### Task requirements
For the data below, report only the number of lines containing the string "down".

### Data section
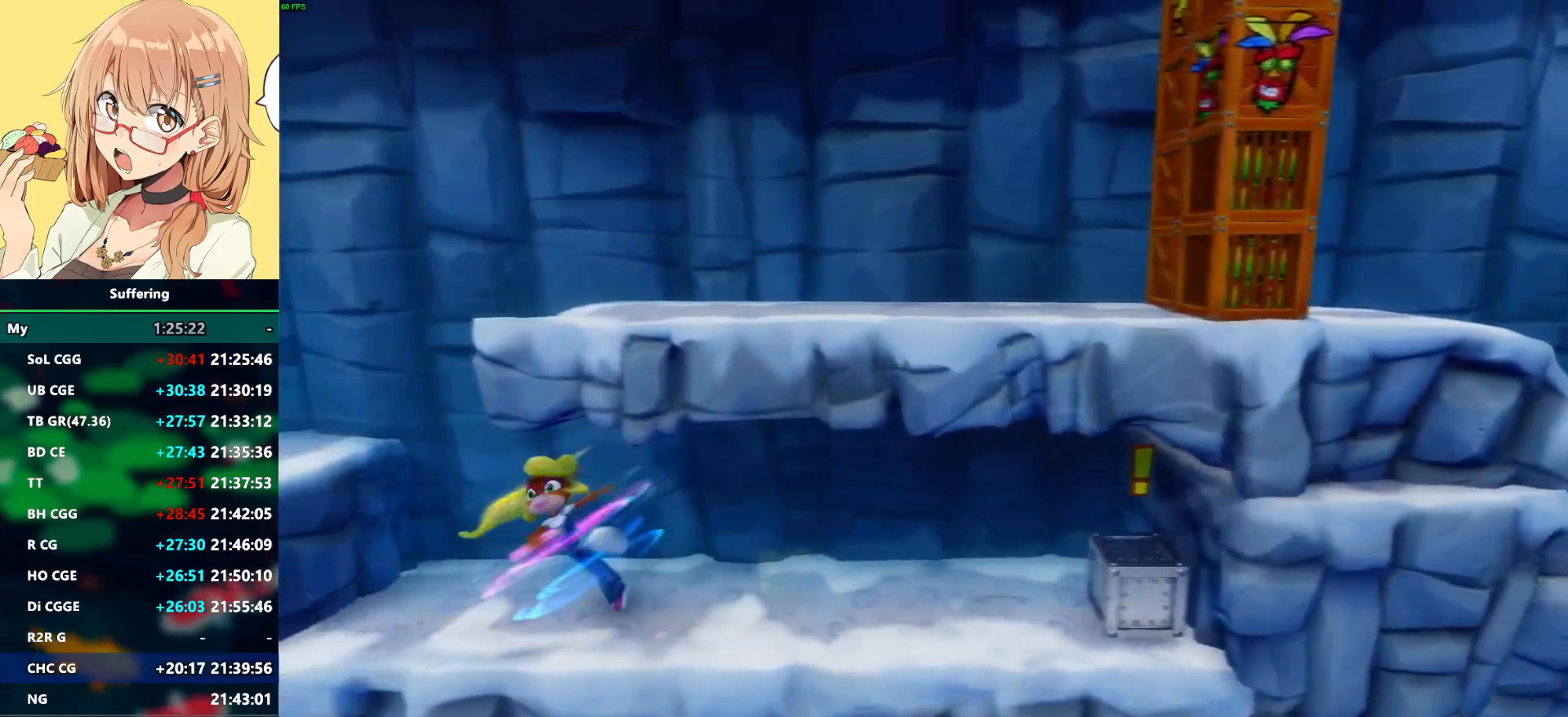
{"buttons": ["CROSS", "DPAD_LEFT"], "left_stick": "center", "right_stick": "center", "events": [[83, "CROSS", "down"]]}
* * *
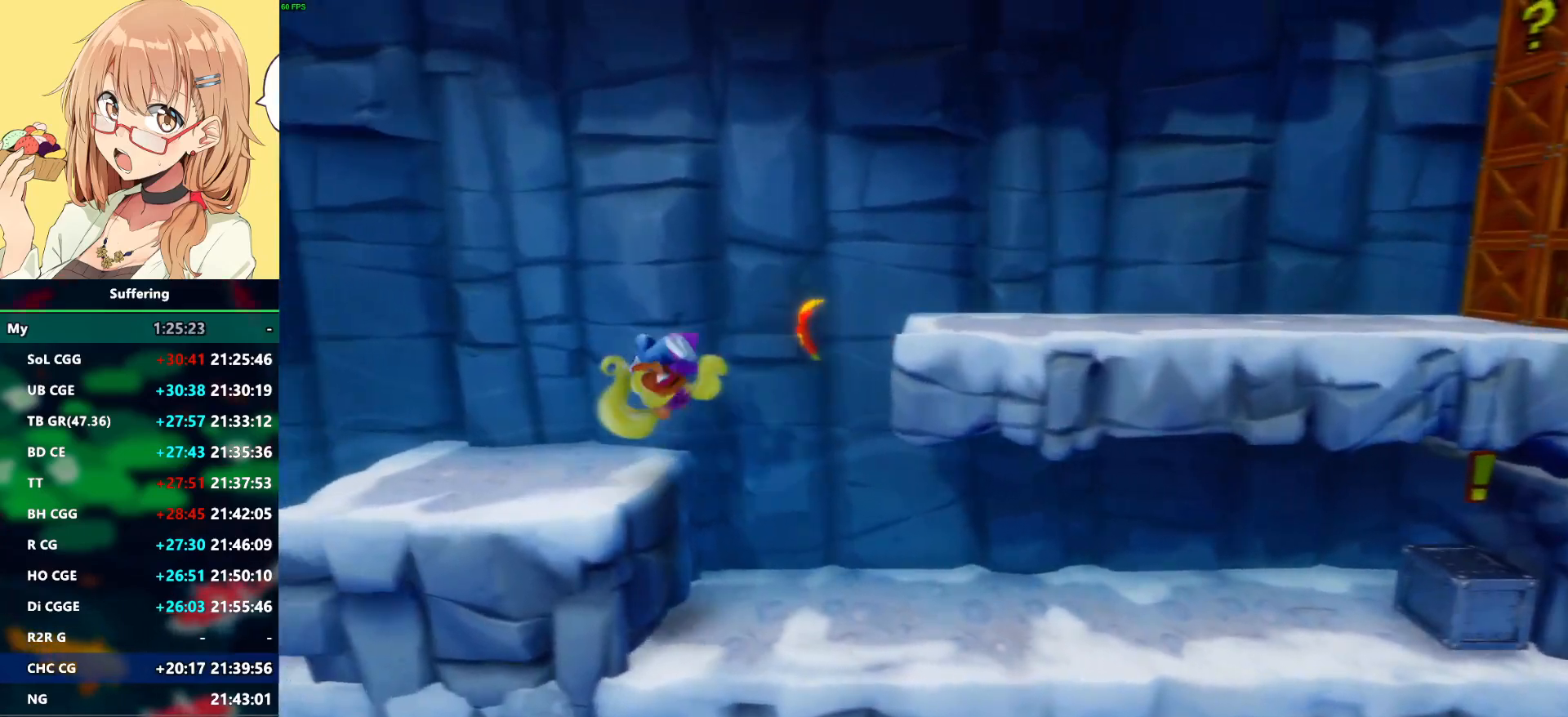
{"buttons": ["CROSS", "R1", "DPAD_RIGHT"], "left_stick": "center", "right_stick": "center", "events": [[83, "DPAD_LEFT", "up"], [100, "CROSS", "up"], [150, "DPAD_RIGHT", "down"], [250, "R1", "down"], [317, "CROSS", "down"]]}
==
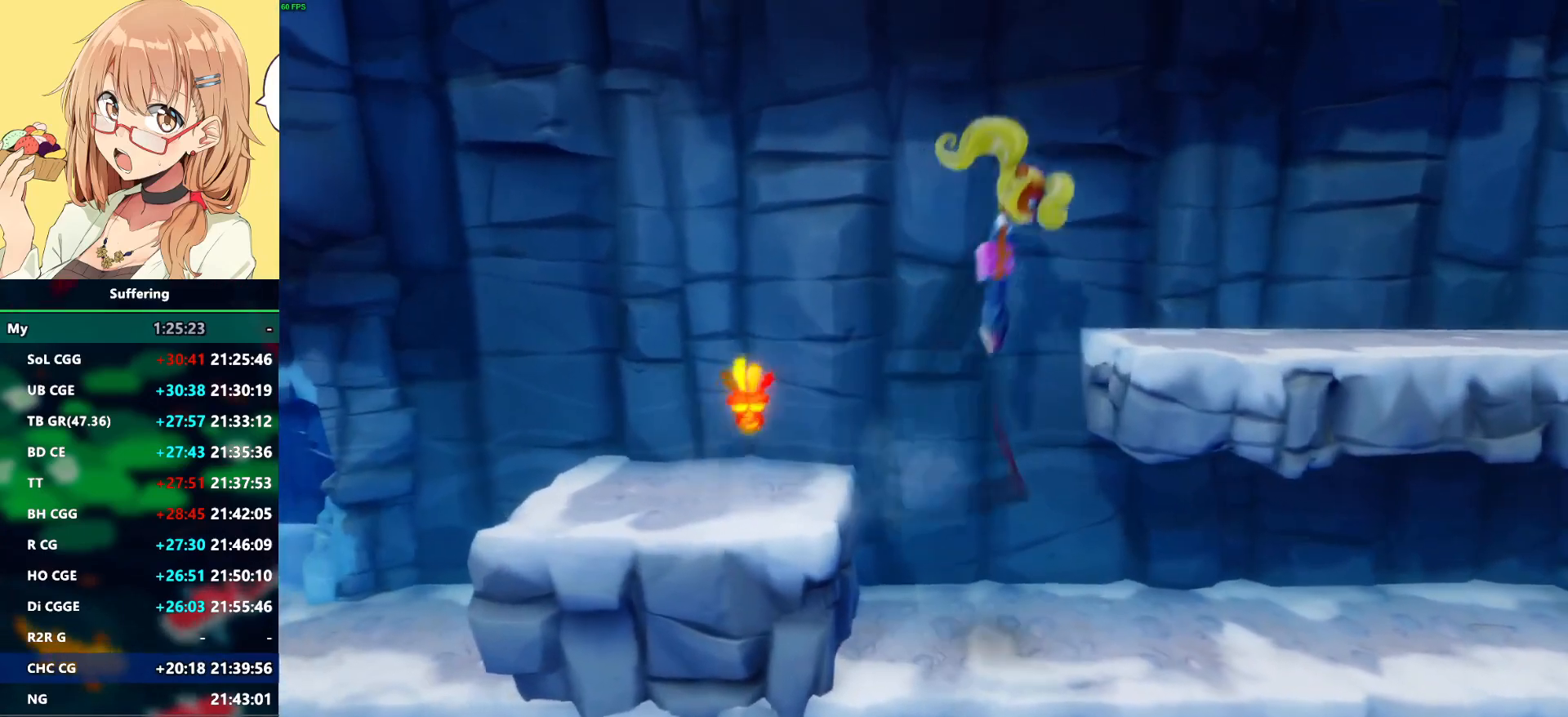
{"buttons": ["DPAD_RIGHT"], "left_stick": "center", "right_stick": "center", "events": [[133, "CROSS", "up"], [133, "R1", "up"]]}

### Response to this task
2